Go through the entries below and write each one out exactly.
(MATERIAL PROVIDED begins)
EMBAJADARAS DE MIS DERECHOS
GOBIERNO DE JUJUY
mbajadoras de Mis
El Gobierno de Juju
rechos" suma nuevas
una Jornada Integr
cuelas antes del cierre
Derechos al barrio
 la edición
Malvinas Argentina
(MATERIAL PROVIDED ends)
_COMPLETED EXERCISE_:
EMBAJADARAS DE MIS DERECHOS
GOBIERNO DE JUJUY
mbajadoras de Mis
El Gobierno de Juju
rechos" suma nuevas
una Jornada Integr
cuelas antes del cierre
Derechos al barrio
 la edición
Malvinas Argentina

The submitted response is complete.